*Material to process:*
● ● ● ●

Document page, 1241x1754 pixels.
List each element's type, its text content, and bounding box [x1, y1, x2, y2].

● ● ● ●

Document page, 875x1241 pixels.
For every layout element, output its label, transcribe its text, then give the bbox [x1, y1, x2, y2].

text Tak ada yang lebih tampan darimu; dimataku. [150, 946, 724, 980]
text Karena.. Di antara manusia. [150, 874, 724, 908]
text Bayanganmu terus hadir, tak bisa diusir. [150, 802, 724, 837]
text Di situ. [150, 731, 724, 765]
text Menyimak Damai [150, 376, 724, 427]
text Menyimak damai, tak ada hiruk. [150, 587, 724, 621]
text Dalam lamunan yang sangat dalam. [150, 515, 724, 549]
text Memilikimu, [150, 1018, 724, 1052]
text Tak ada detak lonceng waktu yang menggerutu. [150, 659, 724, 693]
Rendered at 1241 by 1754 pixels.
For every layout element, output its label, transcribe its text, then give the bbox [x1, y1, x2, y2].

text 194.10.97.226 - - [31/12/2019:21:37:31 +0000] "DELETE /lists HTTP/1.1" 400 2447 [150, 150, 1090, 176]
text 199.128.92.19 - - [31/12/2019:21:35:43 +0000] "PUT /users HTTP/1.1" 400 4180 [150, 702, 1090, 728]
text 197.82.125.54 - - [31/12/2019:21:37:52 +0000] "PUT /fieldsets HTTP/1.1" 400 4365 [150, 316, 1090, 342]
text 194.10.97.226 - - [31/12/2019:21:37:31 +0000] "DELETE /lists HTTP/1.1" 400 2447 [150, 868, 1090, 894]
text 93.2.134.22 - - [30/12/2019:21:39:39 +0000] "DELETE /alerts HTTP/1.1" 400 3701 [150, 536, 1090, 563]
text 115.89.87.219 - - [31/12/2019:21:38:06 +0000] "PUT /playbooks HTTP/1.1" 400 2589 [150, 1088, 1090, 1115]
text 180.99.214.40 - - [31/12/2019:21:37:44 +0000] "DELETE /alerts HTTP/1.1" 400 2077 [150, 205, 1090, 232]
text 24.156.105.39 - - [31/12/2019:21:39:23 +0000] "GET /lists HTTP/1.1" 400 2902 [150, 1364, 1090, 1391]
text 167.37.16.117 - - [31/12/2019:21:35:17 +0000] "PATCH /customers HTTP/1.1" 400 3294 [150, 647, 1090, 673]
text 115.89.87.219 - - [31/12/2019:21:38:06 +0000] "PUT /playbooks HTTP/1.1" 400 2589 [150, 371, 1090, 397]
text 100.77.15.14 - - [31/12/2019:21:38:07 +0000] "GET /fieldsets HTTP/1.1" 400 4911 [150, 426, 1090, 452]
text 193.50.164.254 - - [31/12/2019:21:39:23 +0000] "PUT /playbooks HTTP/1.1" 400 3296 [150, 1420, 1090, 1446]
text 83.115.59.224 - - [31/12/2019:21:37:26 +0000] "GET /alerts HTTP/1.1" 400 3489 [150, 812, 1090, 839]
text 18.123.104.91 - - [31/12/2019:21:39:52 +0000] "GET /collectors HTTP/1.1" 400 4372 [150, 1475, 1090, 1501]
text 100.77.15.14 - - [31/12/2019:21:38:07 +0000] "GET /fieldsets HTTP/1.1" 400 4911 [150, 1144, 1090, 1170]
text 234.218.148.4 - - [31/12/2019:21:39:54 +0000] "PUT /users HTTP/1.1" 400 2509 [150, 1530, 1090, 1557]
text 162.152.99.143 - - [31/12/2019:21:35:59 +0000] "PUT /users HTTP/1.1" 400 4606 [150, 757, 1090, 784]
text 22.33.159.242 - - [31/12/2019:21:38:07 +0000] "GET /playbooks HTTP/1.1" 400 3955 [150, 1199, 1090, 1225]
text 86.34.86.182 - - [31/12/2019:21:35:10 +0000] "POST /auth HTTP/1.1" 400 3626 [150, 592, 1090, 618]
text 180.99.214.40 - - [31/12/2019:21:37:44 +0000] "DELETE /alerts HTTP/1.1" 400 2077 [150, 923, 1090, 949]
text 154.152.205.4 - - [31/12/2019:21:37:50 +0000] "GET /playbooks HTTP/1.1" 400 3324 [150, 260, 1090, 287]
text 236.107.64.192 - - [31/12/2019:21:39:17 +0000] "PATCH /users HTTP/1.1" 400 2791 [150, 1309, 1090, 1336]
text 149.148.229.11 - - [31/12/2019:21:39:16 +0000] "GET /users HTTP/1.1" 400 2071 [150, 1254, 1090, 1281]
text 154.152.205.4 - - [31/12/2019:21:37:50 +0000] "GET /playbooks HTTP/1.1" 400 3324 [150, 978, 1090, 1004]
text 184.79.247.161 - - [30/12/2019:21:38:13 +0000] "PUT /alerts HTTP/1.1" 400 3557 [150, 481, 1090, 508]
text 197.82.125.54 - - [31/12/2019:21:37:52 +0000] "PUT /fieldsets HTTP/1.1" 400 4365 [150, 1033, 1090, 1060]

● ● ● ●

*Request:* Your task is to retype the entries verbatim, starting with the line that holds "Document page, 875x1241 pixels." and stopping after the line that holds "Rendered at 1241 by 1754 pixels.".

*Exercise output:*
Document page, 875x1241 pixels.
For every layout element, output its label, transcribe its text, then give the bbox [x1, y1, x2, y2].

text Tak ada yang lebih tampan darimu; dimataku. [150, 946, 724, 980]
text Karena.. Di antara manusia. [150, 874, 724, 908]
text Bayanganmu terus hadir, tak bisa diusir. [150, 802, 724, 837]
text Di situ. [150, 731, 724, 765]
text Menyimak Damai [150, 376, 724, 427]
text Menyimak damai, tak ada hiruk. [150, 587, 724, 621]
text Dalam lamunan yang sangat dalam. [150, 515, 724, 549]
text Memilikimu, [150, 1018, 724, 1052]
text Tak ada detak lonceng waktu yang menggerutu. [150, 659, 724, 693]
Rendered at 1241 by 1754 pixels.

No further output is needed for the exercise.